* _Task prompt_
Please report how many lines in the listing below contain the string "solid", treating uppercase and lowercase as different, and give only the number.

+--

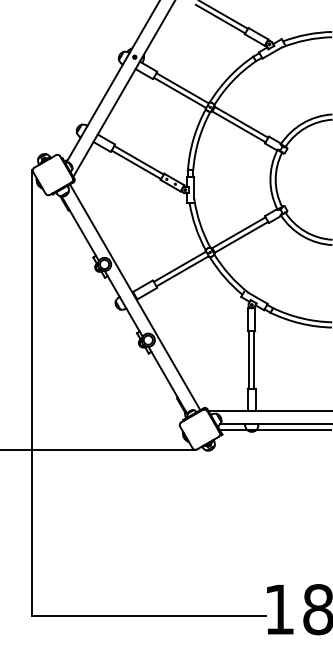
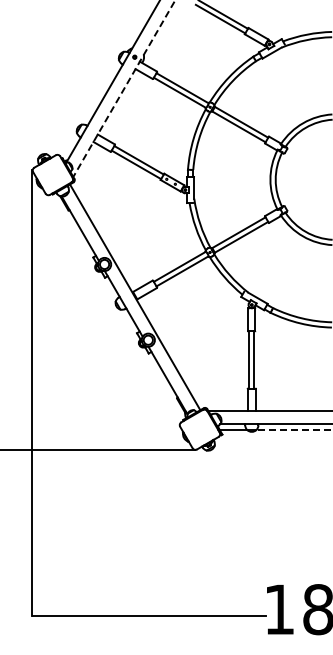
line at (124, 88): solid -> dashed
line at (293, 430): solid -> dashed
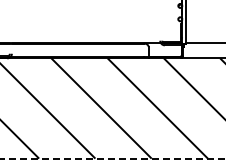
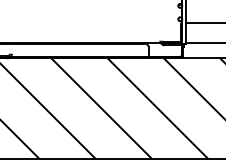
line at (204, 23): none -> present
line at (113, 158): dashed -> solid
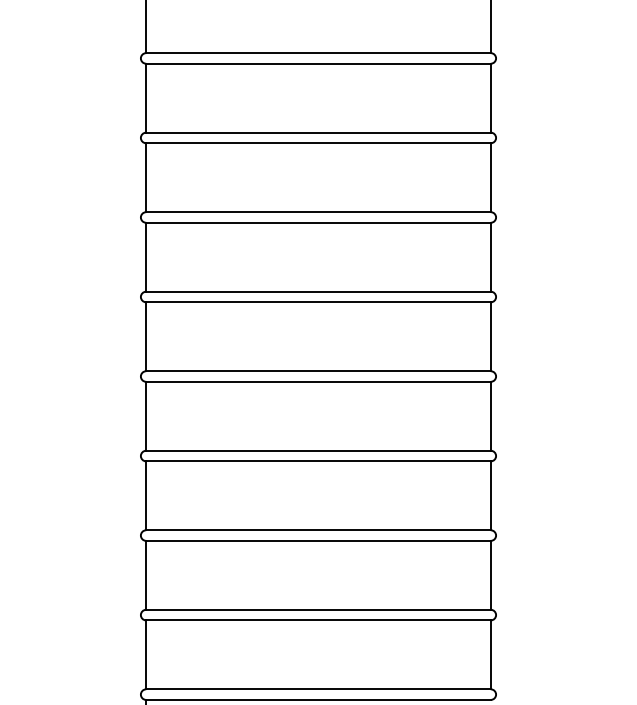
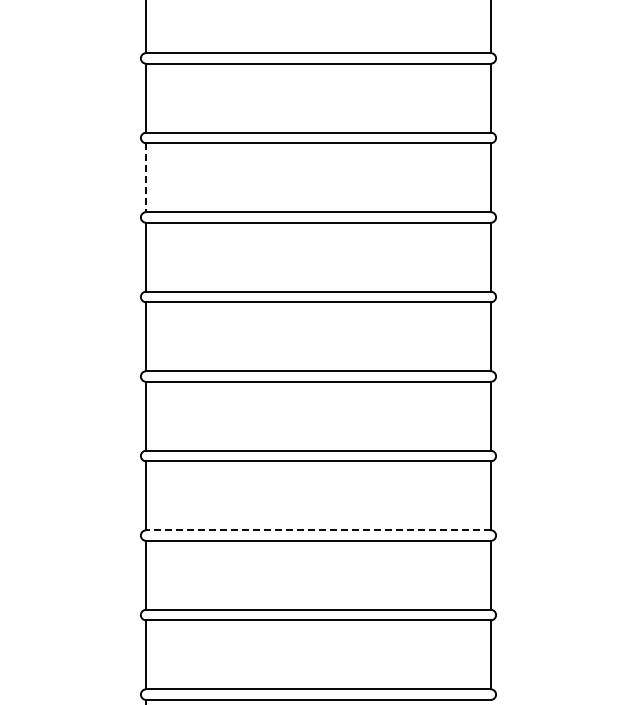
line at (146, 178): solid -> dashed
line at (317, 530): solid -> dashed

+--

* _Exercise answer_
5